7 Ways to Curb Cravings ...


Beyonce does it.

So does Cameron Diaz.

Eating five or more «small meals,» (or snacks) per day has become the norm for many celebrities (along with owning small dogs and going gluten-free).

But for us normal girls, the standard breakfast, lunch and dinner combination seems to work well enough—and unnecessary snacking in between meals only leads to disappointment and a tighter fit in our skinny jeans.

To curb even the toughest cravings, follow the steps below!

1. Distract Yourself

If you feel a craving coming on (say, you want to devour the ice cream in your fridge), sit down and write a To-Do list.

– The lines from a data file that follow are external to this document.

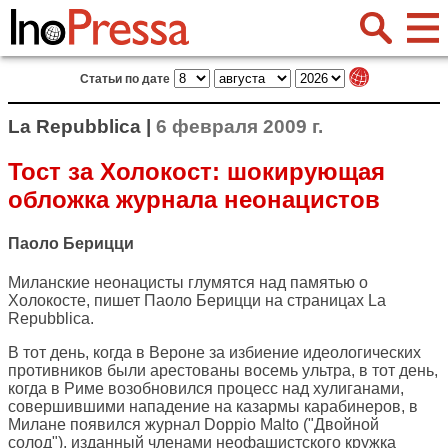
Статьи по дате
La Repubblica |
6 февраля 2009 г.
Тост за Холокост: шокирующая
обложка журнала неонацистов
Паоло Берицци
Миланские неонацисты глумятся над памятью о
Холокосте, пишет Паоло Берицци на страницах
La
Repubblica
.
В тот день, когда в Вероне за избиение идеологических
противников были арестованы восемь ультра, в тот день,
когда в Риме возобновился процесс над хулиганами,
совершившими нападение на казармы карабинеров, в
Милане появился журнал Doppio Malto ("Двойной
солод"), изданный членами неофашистского кружка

Writing down all of the things you need to do—like laundry or cleaning your apartment—will make you think less about what your stomach wants and more about what you need to do.

Not only will you distract yourself from tempting food, but you’ll also be productive!

2. Kill Temptation

It’s impossible to control what a host will serve on a party platter, but it’s your own fault if you choose to keep your fridge stocked with unhealthy choices.

Don’t keep a bowl of candy in your living room for guests—the only person who will ever tap into it is you!

Fill your grocery cart with items that are good for you (think fruit, veggies and high-fiber options).2

If there is nothing crave-worthy in your reach, you’ll be less likely to snack.

3. Stay Hydrated

Keep your belly full not with treats, but with H20.

If you feel a crave coming on, try sipping on a glass of water instead.2

Drinking water can help you feel full, and thus satisfied eating less.

To give yourself a little leeway, add a low-calorie package of Crystal Light, Propel or Emergan-C to add a bit of flavor and satisfy your sweet tooth without the extra calories.